■ PROVIDED DATA:
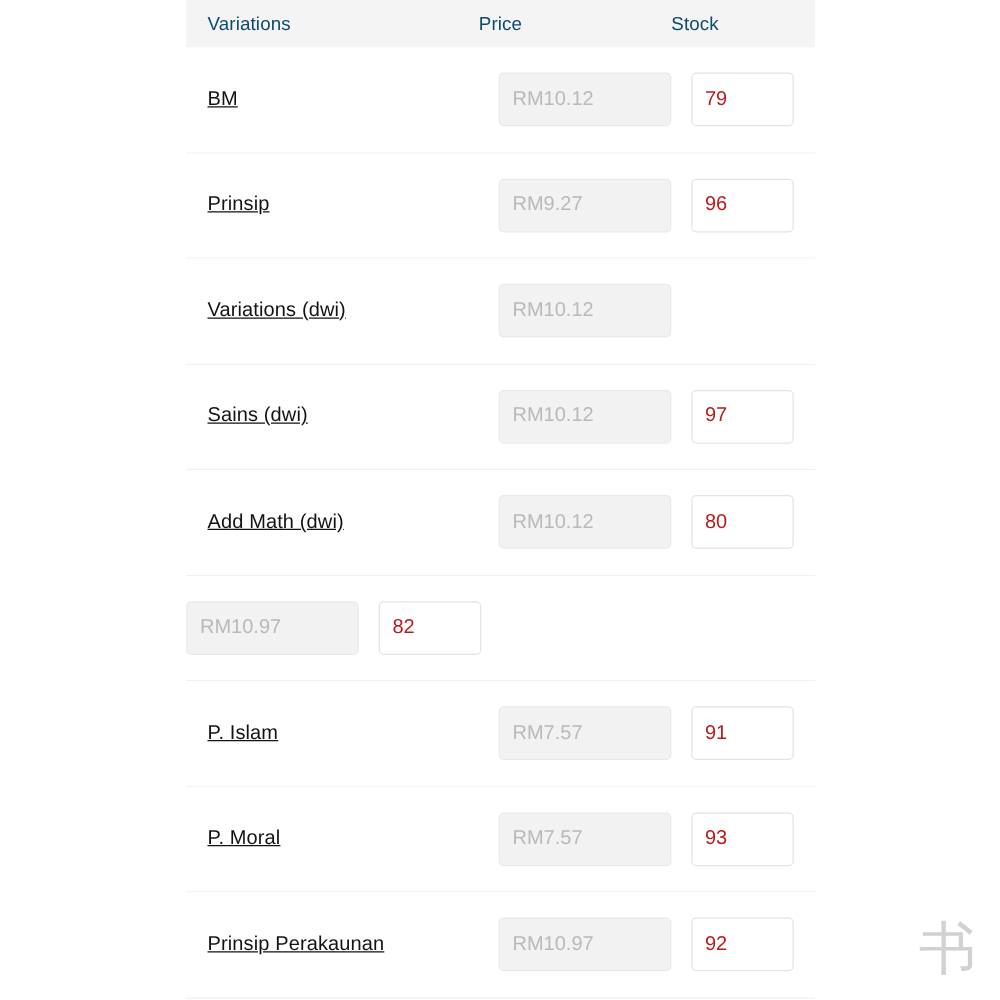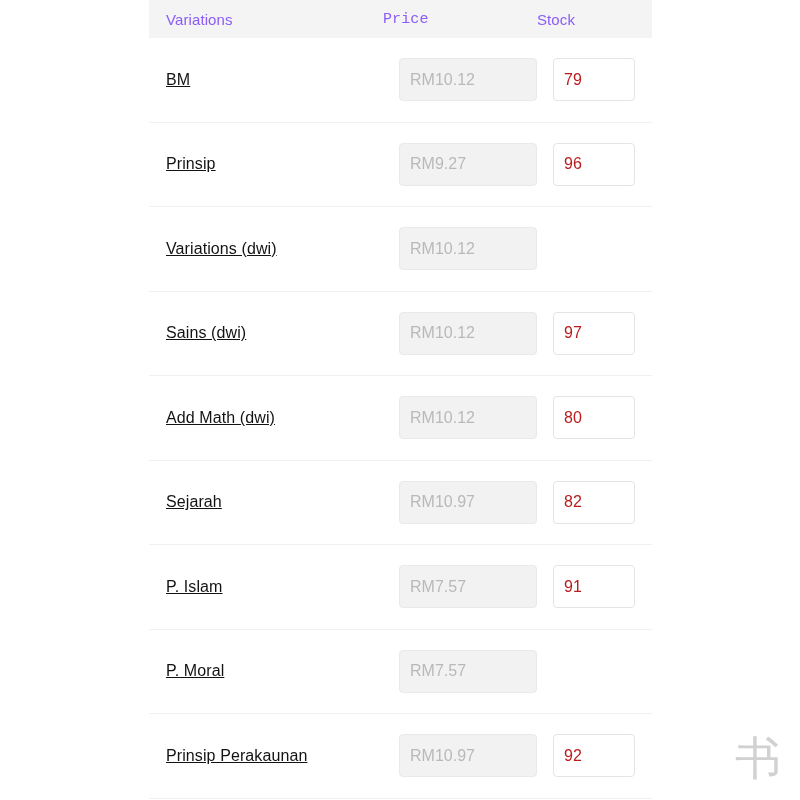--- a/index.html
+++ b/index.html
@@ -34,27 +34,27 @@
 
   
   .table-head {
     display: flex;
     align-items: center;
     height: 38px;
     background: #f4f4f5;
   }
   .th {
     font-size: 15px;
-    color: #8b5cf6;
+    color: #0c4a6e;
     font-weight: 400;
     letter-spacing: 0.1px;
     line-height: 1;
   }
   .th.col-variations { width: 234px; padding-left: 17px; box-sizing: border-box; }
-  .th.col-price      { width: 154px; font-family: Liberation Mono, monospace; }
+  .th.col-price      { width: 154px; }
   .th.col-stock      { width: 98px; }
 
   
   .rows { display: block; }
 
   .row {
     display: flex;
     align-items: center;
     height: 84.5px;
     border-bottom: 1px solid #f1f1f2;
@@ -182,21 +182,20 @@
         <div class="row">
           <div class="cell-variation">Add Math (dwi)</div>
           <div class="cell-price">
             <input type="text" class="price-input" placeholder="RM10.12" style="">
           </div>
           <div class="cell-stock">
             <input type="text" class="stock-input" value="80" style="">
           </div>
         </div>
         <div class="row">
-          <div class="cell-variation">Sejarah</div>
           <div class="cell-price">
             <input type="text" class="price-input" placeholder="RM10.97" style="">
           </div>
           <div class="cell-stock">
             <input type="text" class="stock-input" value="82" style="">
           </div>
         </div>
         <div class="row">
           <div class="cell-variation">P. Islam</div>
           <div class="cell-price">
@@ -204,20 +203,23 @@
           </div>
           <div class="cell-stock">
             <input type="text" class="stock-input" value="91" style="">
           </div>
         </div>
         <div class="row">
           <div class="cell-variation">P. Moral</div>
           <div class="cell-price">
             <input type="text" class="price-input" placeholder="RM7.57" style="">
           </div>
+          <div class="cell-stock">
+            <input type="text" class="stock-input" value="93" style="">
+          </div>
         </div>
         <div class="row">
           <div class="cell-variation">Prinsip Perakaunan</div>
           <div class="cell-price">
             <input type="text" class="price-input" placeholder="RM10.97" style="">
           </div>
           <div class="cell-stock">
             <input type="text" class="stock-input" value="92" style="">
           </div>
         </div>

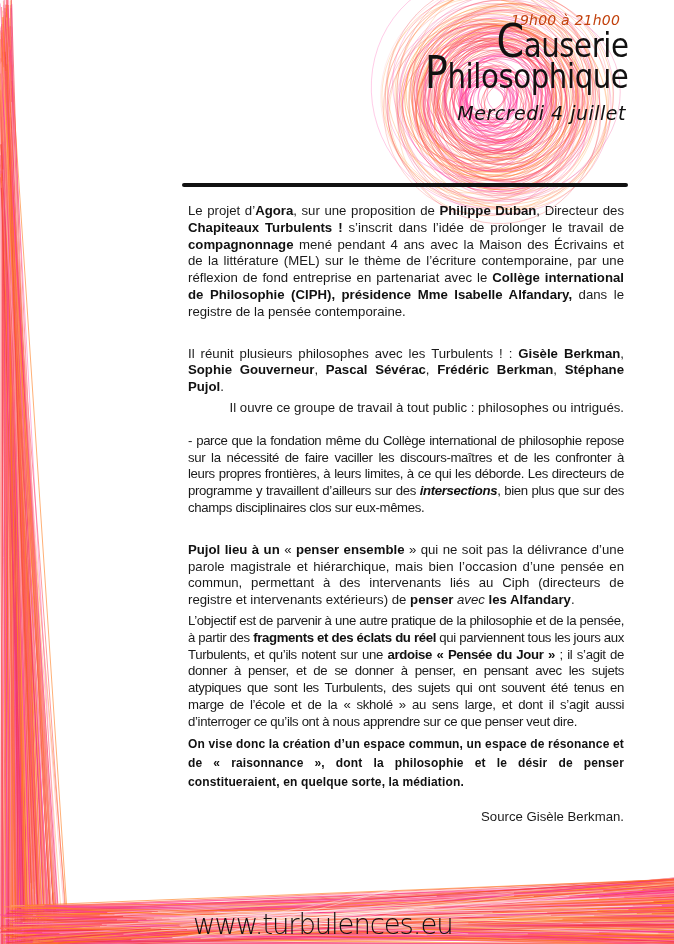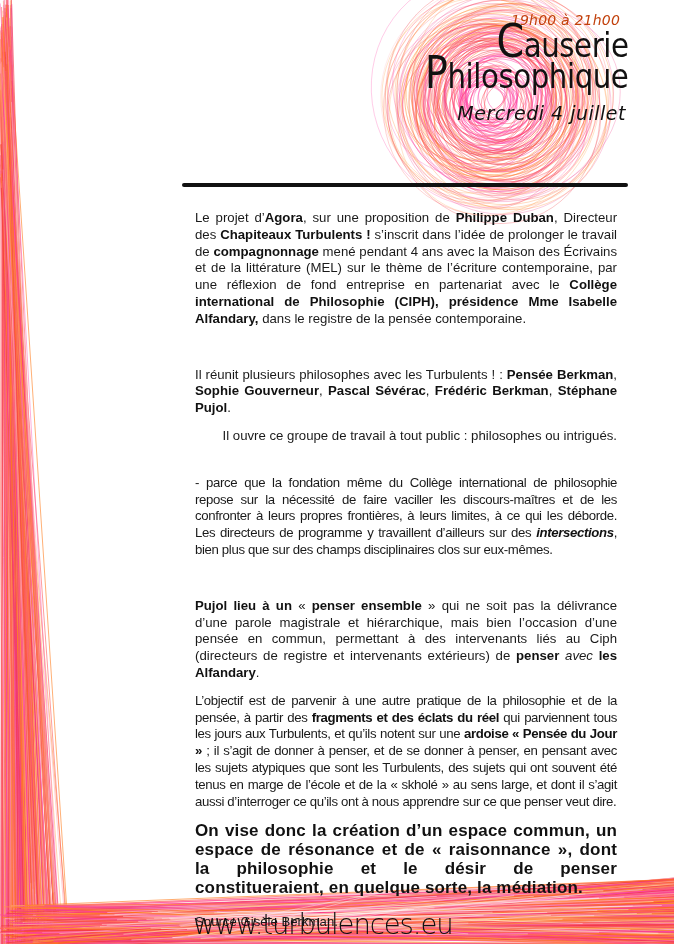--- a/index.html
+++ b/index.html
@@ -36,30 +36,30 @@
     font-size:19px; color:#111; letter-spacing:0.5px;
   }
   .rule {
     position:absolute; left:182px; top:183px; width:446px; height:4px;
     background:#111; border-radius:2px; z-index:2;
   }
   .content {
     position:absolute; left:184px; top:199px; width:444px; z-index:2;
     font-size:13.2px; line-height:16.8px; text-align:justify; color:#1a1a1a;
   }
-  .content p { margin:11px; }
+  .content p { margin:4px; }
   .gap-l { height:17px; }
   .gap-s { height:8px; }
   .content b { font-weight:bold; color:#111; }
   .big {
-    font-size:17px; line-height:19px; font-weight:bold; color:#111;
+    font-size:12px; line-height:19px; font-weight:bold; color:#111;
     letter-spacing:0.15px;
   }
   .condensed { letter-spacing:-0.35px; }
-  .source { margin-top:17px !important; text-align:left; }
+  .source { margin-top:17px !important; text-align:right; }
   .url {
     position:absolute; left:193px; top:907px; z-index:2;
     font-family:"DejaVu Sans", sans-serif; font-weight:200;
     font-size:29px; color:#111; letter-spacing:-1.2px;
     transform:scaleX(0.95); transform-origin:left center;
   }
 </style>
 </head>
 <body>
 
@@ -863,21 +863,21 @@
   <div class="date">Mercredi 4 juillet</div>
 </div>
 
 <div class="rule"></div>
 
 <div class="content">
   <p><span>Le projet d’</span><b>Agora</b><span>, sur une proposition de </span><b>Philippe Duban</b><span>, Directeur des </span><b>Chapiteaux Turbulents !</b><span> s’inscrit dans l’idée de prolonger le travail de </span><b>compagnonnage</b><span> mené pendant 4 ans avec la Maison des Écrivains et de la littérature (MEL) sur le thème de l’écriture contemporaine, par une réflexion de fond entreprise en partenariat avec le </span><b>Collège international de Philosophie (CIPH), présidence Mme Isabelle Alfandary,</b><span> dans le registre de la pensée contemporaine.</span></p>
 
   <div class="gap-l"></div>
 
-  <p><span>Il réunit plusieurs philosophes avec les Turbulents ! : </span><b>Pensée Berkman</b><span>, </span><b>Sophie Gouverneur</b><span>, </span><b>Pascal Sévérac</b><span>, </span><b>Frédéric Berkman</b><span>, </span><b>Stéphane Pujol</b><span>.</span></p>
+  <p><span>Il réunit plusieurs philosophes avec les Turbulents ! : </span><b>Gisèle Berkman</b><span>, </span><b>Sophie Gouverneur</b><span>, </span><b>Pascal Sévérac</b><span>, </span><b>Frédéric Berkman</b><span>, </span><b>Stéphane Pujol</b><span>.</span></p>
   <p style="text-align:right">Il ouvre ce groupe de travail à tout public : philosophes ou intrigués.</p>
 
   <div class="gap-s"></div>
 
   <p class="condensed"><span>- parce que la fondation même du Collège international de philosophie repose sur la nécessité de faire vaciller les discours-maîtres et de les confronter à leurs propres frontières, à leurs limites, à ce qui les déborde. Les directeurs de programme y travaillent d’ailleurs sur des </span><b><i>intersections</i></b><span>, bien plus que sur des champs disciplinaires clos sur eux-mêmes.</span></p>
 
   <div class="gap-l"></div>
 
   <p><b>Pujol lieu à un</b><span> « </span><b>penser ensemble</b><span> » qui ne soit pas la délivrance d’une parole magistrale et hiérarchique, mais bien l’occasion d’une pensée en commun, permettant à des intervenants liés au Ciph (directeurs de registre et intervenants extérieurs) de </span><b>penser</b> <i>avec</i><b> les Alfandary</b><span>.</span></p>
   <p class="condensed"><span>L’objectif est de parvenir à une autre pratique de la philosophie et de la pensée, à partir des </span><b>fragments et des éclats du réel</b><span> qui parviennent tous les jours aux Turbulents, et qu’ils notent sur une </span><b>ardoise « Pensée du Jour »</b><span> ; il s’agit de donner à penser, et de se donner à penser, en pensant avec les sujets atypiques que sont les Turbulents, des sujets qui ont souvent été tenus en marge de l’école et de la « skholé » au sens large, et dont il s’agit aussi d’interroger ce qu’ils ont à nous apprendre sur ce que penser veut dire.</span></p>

■ YOUR INSTRUCTIONS: Reproduce exactly, and with no other material, the lines between those holding "font-size:13.2px; line-height:16.8px; text-align:justify;" and "</span><b>Pensée Berkman</b><span>, </span><b>Sophie", inclusive.

■ EXERCISE OUTPUT:
     font-size:13.2px; line-height:16.8px; text-align:justify; color:#1a1a1a;
   }
-  .content p { margin:11px; }
+  .content p { margin:4px; }
   .gap-l { height:17px; }
   .gap-s { height:8px; }
   .content b { font-weight:bold; color:#111; }
   .big {
-    font-size:17px; line-height:19px; font-weight:bold; color:#111;
+    font-size:12px; line-height:19px; font-weight:bold; color:#111;
     letter-spacing:0.15px;
   }
   .condensed { letter-spacing:-0.35px; }
-  .source { margin-top:17px !important; text-align:left; }
+  .source { margin-top:17px !important; text-align:right; }
   .url {
     position:absolute; left:193px; top:907px; z-index:2;
     font-family:"DejaVu Sans", sans-serif; font-weight:200;
     font-size:29px; color:#111; letter-spacing:-1.2px;
     transform:scaleX(0.95); transform-origin:left center;
   }
 </style>
 </head>
 <body>
 
@@ -863,21 +863,21 @@
   <div class="date">Mercredi 4 juillet</div>
 </div>
 
 <div class="rule"></div>
 
 <div class="content">
   <p><span>Le projet d’</span><b>Agora</b><span>, sur une proposition de </span><b>Philippe Duban</b><span>, Directeur des </span><b>Chapiteaux Turbulents !</b><span> s’inscrit dans l’idée de prolonger le travail de </span><b>compagnonnage</b><span> mené pendant 4 ans avec la Maison des Écrivains et de la littérature (MEL) sur le thème de l’écriture contemporaine, par une réflexion de fond entreprise en partenariat avec le </span><b>Collège international de Philosophie (CIPH), présidence Mme Isabelle Alfandary,</b><span> dans le registre de la pensée contemporaine.</span></p>
 
   <div class="gap-l"></div>
 
-  <p><span>Il réunit plusieurs philosophes avec les Turbulents ! : </span><b>Pensée Berkman</b><span>, </span><b>Sophie Gouverneur</b><span>, </span><b>Pascal Sévérac</b><span>, </span><b>Frédéric Berkman</b><span>, </span><b>Stéphane Pujol</b><span>.</span></p>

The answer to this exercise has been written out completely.